This isn’t a post about the end of my beer fast. That was a jump off the wagon. Probably more of a leap. But, definitely not a fall.
No, I’m referring to a much more sinister fall. One still causing me pangs of guilt. I took a nasty spill off the Walmart wagon. It’s been nearly five years since I’ve stepped foot inside a Walmart. I’m not one of those “Walmart is the Devil” freaks or anything. I just have some basic gripes with how they treat their employees and made a decision many years ago not to shop there. Before anyone goes posting in the comments that there are other stores that treat their employees badly…yeah, I know. I get it. Walmart isn’t the only asshole corporation out there. But, a person’s got to start somewhere, and I chose to start with the largest. So, save it.
But, last week at Lake Powell I suddenly found myself in a perfect storm that resulted in not only walking into a Walmart, but also spending some dough. We beach camp at Lone Rock where it’s hot. Really hot. So, daily trips are needed to replenish ice supplies and keep the important stuff cold. No, not the food. That’s what fridges in motorhomes are for. We need ice to keep the beer cold. It’s always about the beer.
Col and I traded off each day riding up with the BIL and his friend to the gas station just over the Arizona border to grab ice for ourselves and the folks. On some days more hearty supplies are needed, which means a trip into Page. This was one of those fateful days.

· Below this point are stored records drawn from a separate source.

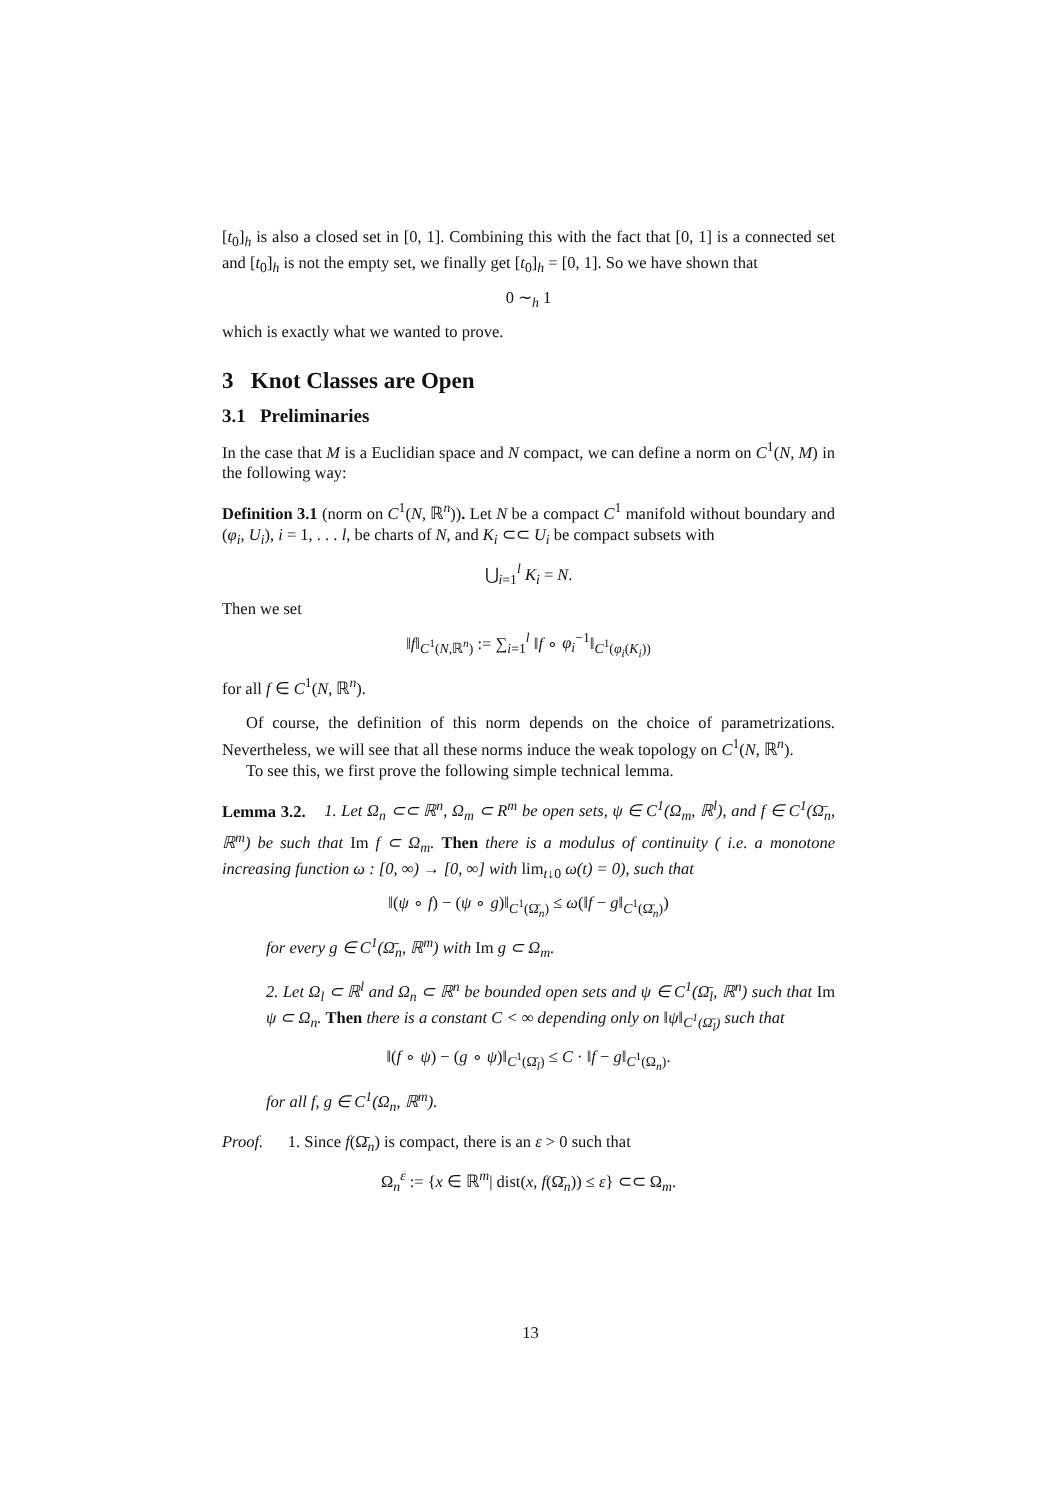[t<sub>0</sub>]<sub>h</sub> is also a closed set in [0, 1]. Combining this with the fact that [0, 1] is a connected set and [t<sub>0</sub>]<sub>h</sub> is not the empty set, we finally get [t<sub>0</sub>]<sub>h</sub> = [0, 1]. So we have shown that
0 ∼<sub>h</sub> 1
which is exactly what we wanted to prove.
3 Knot Classes are Open
3.1 Preliminaries
In the case that M is a Euclidian space and N compact, we can define a norm on C<sup>1</sup>(N, M) in the following way:
Definition 3.1 (norm on C<sup>1</sup>(N, ℝ<sup>n</sup>)). Let N be a compact C<sup>1</sup> manifold without boundary and (φ<sub>i</sub>, U<sub>i</sub>), i = 1, . . . l, be charts of N, and K<sub>i</sub> ⊂⊂ U<sub>i</sub> be compact subsets with
⋃<sub>i=1</sub><sup>l</sup> K<sub>i</sub> = N.
Then we set
‖f‖<sub>C<sup>1</sup>(N,ℝ<sup>n</sup>)</sub> := ∑<sub>i=1</sub><sup>l</sup> ‖f ∘ φ<sub>i</sub><sup>−1</sup>‖<sub>C<sup>1</sup>(φ<sub>i</sub>(K<sub>i</sub>))</sub>
for all f ∈ C<sup>1</sup>(N, ℝ<sup>n</sup>).
Of course, the definition of this norm depends on the choice of parametrizations. Nevertheless, we will see that all these norms induce the weak topology on C<sup>1</sup>(N, ℝ<sup>n</sup>).
To see this, we first prove the following simple technical lemma.
Lemma 3.2. 1. Let Ω<sub>n</sub> ⊂⊂ ℝ<sup>n</sup>, Ω<sub>m</sub> ⊂ R<sup>m</sup> be open sets, ψ ∈ C<sup>1</sup>(Ω<sub>m</sub>, ℝ<sup>l</sup>), and f ∈ C<sup>1</sup>(Ω̄<sub>n</sub>, ℝ<sup>m</sup>) be such that Im f ⊂ Ω<sub>m</sub>. Then there is a modulus of continuity ( i.e. a monotone increasing function ω : [0, ∞) → [0, ∞] with lim<sub>t↓0</sub> ω(t) = 0), such that
‖(ψ ∘ f) − (ψ ∘ g)‖<sub>C<sup>1</sup>(Ω̄<sub>n</sub>)</sub> ≤ ω(‖f − g‖<sub>C<sup>1</sup>(Ω̄<sub>n</sub>)</sub>)
for every g ∈ C<sup>1</sup>(Ω̄<sub>n</sub>, ℝ<sup>m</sup>) with Im g ⊂ Ω<sub>m</sub>.
2. Let Ω<sub>l</sub> ⊂ ℝ<sup>l</sup> and Ω<sub>n</sub> ⊂ ℝ<sup>n</sup> be bounded open sets and ψ ∈ C<sup>1</sup>(Ω̄<sub>l</sub>, ℝ<sup>n</sup>) such that Im ψ ⊂ Ω<sub>n</sub>. Then there is a constant C < ∞ depending only on ‖ψ‖<sub>C<sup>1</sup>(Ω̄<sub>l</sub>)</sub> such that
‖(f ∘ ψ) − (g ∘ ψ)‖<sub>C<sup>1</sup>(Ω̄<sub>l</sub>)</sub> ≤ C · ‖f − g‖<sub>C<sup>1</sup>(Ω<sub>n</sub>)</sub>.
for all f, g ∈ C<sup>1</sup>(Ω<sub>n</sub>, ℝ<sup>m</sup>).
Proof. 1. Since f(Ω̄<sub>n</sub>) is compact, there is an ε > 0 such that
Ω<sub>n</sub><sup>ε</sup> := {x ∈ ℝ<sup>m</sup>| dist(x, f(Ω̄<sub>n</sub>)) ≤ ε} ⊂⊂ Ω<sub>m</sub>.
13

It all started with my dad who got a cold sore the second day on the trip and hadn’t packed anything to take care of it. My mom heard that the BIL was going to Walmart in Page and suggested he pick up some Abreva. Dad freaked out that he didn’t want his SIL having to shop for his medicine, so Mom decided I’d go pick it up since I also needed more beer. It was clearly not open to discussion, and my fate was sealed. My Walmart sobriety lasted another 15 minutes for the short drive into town.
I can be proud that I went out in true Walmart style. I saddled up to the register with some herpes medicine, a 30-pack of Bud Light in cans and a bag of powdered donuts. I should have thrown some condoms on there for good measure, but I didn’t want to go overboard.